Conference notes that private sector providers of key services hope to profit from this attack on public provision – both by winning new publicly funded contracts, and by offering superior ‘top-up’ services to those able to pay while universal provision is run down. Conference notes that policies claiming to achieve economies of scale by sharing or pooling funding streams, or deliver ‘personalisation’ and individual choice, all too often have the effect of creating new opportunities for the private sector to extract profits and fees while public sector provision contracts. Furthermore the continuing inadequacy of workforce protections means that the transfer of services to the private sector entails the achievement of short-term cost-savings at the expense of employment standards and the long-term stability and quality of the service.

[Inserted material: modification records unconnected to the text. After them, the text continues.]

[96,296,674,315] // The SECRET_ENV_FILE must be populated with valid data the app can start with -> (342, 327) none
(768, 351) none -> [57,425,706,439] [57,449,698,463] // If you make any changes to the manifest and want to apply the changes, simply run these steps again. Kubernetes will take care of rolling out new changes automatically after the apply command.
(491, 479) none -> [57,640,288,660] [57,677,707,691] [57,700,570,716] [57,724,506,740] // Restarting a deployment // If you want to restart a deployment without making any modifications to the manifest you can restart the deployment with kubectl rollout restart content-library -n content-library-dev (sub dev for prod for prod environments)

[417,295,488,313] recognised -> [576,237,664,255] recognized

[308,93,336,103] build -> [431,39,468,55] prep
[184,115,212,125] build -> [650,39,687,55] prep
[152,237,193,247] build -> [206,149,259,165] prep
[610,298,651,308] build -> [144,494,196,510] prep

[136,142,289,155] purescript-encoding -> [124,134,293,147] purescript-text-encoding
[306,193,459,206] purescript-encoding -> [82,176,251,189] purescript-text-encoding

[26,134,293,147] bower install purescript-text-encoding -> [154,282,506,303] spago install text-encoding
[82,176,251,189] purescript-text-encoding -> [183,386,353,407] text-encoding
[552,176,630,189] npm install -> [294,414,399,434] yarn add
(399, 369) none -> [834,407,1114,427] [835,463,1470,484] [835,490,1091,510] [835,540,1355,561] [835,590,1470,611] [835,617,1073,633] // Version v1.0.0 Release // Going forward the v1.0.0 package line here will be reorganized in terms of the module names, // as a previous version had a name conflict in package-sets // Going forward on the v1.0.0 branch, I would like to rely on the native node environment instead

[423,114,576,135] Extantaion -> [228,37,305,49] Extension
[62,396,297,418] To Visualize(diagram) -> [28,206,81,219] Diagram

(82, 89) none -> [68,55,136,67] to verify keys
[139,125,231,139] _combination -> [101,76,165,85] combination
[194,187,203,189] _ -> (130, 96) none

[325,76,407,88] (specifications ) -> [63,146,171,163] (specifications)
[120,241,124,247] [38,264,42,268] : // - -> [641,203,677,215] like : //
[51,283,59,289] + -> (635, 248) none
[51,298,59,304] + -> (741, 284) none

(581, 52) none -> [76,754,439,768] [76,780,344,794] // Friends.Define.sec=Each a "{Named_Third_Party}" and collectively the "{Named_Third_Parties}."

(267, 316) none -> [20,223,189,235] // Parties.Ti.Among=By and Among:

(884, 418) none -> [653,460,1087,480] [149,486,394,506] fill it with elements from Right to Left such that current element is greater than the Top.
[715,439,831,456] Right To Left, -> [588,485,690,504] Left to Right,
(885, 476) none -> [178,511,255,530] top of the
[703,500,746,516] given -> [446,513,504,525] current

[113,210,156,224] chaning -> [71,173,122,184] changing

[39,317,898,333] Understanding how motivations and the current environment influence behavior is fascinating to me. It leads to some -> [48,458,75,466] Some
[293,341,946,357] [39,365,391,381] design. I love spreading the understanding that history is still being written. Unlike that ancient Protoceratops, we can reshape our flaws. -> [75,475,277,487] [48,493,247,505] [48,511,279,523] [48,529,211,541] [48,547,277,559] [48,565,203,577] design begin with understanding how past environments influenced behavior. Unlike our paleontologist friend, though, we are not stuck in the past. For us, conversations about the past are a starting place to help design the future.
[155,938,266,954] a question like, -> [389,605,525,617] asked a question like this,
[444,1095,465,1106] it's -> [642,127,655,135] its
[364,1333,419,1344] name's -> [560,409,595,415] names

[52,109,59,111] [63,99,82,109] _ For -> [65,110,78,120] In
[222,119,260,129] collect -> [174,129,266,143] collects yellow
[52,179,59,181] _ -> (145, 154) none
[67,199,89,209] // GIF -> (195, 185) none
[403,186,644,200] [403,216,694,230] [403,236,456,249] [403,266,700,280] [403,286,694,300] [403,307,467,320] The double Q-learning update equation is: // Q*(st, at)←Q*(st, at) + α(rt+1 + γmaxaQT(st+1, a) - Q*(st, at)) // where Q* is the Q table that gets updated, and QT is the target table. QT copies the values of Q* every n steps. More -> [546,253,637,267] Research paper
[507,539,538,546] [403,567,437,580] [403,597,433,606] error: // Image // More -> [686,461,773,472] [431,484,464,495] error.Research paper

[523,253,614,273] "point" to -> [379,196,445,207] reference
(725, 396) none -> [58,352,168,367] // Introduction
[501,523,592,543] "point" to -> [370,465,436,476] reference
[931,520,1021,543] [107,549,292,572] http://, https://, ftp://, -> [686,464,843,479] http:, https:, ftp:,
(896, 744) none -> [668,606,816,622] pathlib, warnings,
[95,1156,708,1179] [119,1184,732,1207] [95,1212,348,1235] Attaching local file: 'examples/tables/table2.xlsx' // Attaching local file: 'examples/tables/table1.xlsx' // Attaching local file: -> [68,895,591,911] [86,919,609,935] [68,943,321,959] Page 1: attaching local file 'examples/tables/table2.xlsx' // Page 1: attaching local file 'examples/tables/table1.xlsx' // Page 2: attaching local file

Conference applauds the work of UNISON’s Million Voices campaign which has celebrated and promoted the vital work that our members and other public service workers do, ensuring that their voices are heard in the public debate and educating the public about the differences they make to their lives and communities.

It is clear that over the coming year this work will need to be stepped up. Conference therefore calls on the National Executive Council to:

a)Ensure that the need to strengthen and invest in key areas such as health and social care, affordable housing, education and training, and all the services that support our communities, remains at the top of the national political agenda and informs the comprehensive spending review planned to take place in 2011;

b)Continue to highlight the contributions and commitment of public service workers and the fact that securing quality public services means supporting them with decent pay and pensions; job security and development opportunities; access to training and learning; excellent working conditions and measures to improve their health, safety and wellbeing; staff consultation and involvement in decisions; and a strong trade union voice in every workplace;

c)Highlight and oppose moves to privatise service provision and increase the power of the private ‘public services industry’ that will fragment service delivery, increase exploitation of employees and service users, weaken democratic accountability and lead to mounting costs and delivery failures in the longer term;

d)Develop and promote the case for fair and effective taxation, including local taxation needed to fund democratically accountable local services, as essential for securing the resources needed to employ and pay public service workers and develop public facilities, assets and infrastructure, including social housing;

e)Continue and step up the work that the Million Voices campaign has begun to involve regions, branches, members, service users and the wider public in developing and promoting the case for public services and a fair society, so that UNISON’s lobbying and campaigning is firmly rooted in workplaces and communities and backed up by local initiatives and action.

f) Continue to support the campaign for a Robin Hood Tax on financial transactions to make banks and finance houses contribute to the costs of clearing up the damage caused by the economic crisis.